#### [DOCUMENT EXTRACT]

The available configuration options are described in the Hydra configuration documentation.

Hydra needs to be able to resolve its hostnames and does not work with the systemd-nss module. You therefore need to define Hydra's hostnames in your /etc/hosts file:

::1 auth.cacert.localhost hydra.cacert.localhost

Add OpenID Connect configuration for a client

Create an OpenID Connect (OIDC) client configuration for the demo application

hydra clients create --endpoint https://hydra.cacert.localhost:4445/ \
    --callbacks https://app.cacert.localhost:4000/callback \
    --logo-uri https://register.cacert.localhost:3000/images/app.png \
    --name "Client App Demo" \
    --scope "openid offline_access profile email" \
    --post-logout-callbacks https://app.cacert.localhost:4000/after-logout \
    --client-uri https://register.cacert.localhost:3000/info/app

The command returns a client id and a client secret, that you need for the demo application configuration.

Configure IDP

The Identity Provider application (IDP) requires a strong random key for its CSRF cookie. You can generate such a key using the following openssl command:

openssl rand -base64 32

Use this value and the database credentials from your cacert-devsetup and create idp.toml:

[security]
csrf.key = "<32 bytes of base64 encoded data>"
  
[db]
dsn = "$MYSQL_USER:$MYSQL_PASSWORD@tcp(localhost:13306)/cacert

Configure the Demo Application

You will need a 32 byte and a 64 byte random secret for the session authentication and encryption keys:

openssl rand -base64 64
openssl rand -base64 32

You also need the client id and the client secret, that have been generated during the OIDC client setup described above.

[oidc]
client-id = "<client id from hydra clients invocation>"
client-secret = "<client secret from hydra clients invocation>"

[session]
auth-key = "<64 bytes of base64 encoded data>"
enc-key = "<32 bytes of base64 encoded data>"

#### [RECORDED INFORMATION]
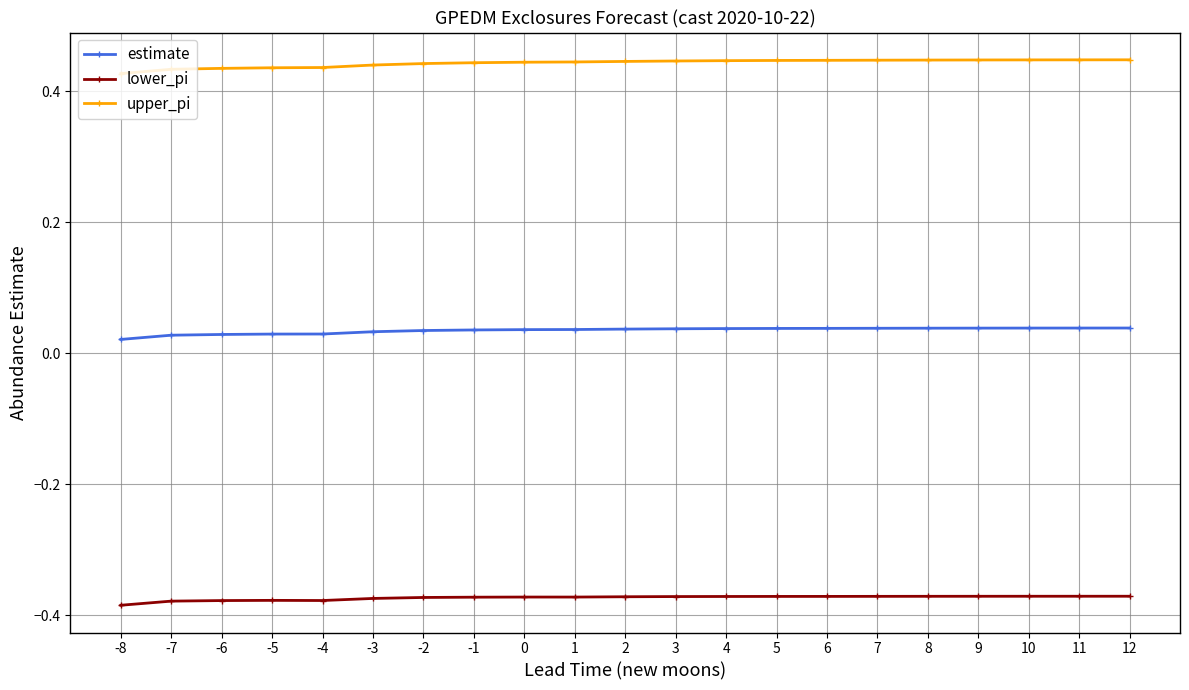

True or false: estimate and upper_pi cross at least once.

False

* * *

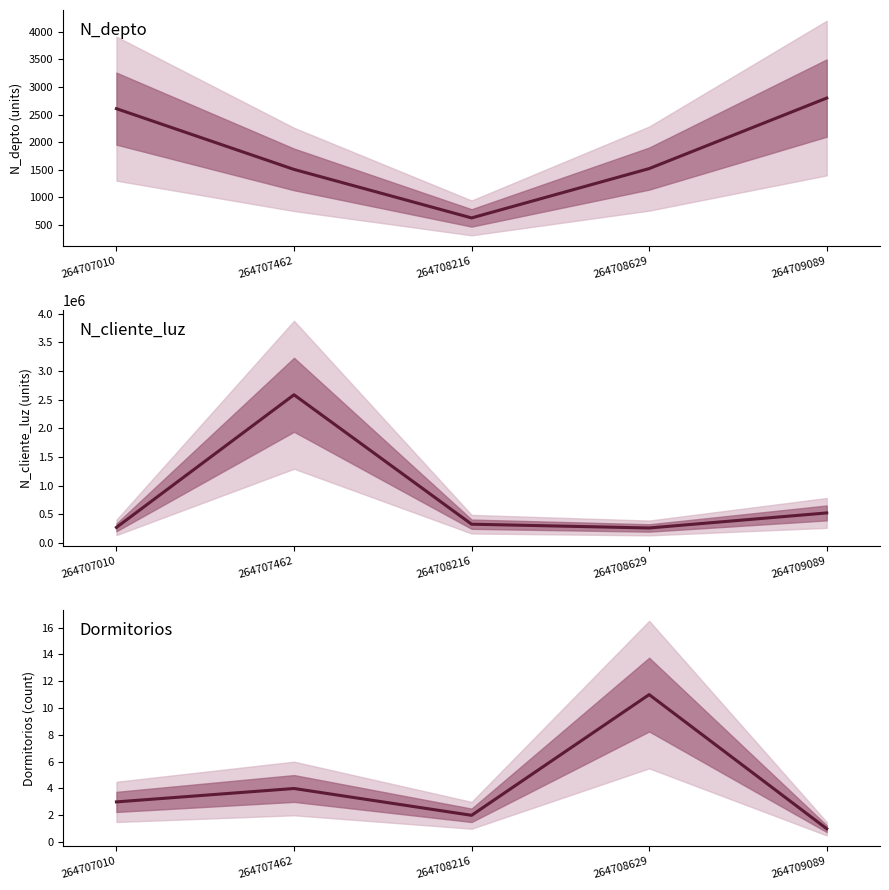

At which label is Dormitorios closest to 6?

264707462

#### [ACTIVITY LIST]
1. In the Hydra setup guide, why must Hydra's hostnames be added to the /etc/hosts file? Answer in one to three sentences.
2. Continue the Hydra setup guide from its final configuration block.

#### [RESULTS]
1. Hydra has to be able to resolve its hostnames, and it does not work with the systemd-nss module. Because of this, its hostnames have to be defined in /etc/hosts.

2.
Frontend resource build

The frontend resources are built using webpack 5 and yarn. You need recent nodejs and yarn versions. See the Debian installation instructions of nodesource or look at the other options on the nodejs Download page if you cannot use Debian Bullseye or newer.

When you are sure that you have nodejs >= 12 and yarn you can install the required dependencies and run webpack like this:

yarn
yarn run build

Start

Now you can start Hydra, the IDP and the demo app in 3 terminal windows:

hydra serve all --config hydra.yaml
go run cmd/idp/main.go
go run cmd/app/main.go

Visit https://app.cacert.localhost:4000/ in a Browser and you will be directed through the OpenID connect authorization code flow.

Translations

This application uses go-i18n for internationalization (i18n) support.

The translation workflow needs the go18n binary which can be installed via

go get -u  github.com/nicksnyder/go-i18n/v2/goi18n

To extract new messages from the code run

goi18n extract .

Then use

goi18n merge active.*.toml

to create TOML files for translation as translate.<locale>.toml. After translating the messages run

goi18n merge active.*.toml translate.*.toml

to merge the messages back into the active translation files. To add a new language you need to add the language code to the languages configuration option (default is defined in the configmap in cmd/idp/main.go and cmd/app/main.go).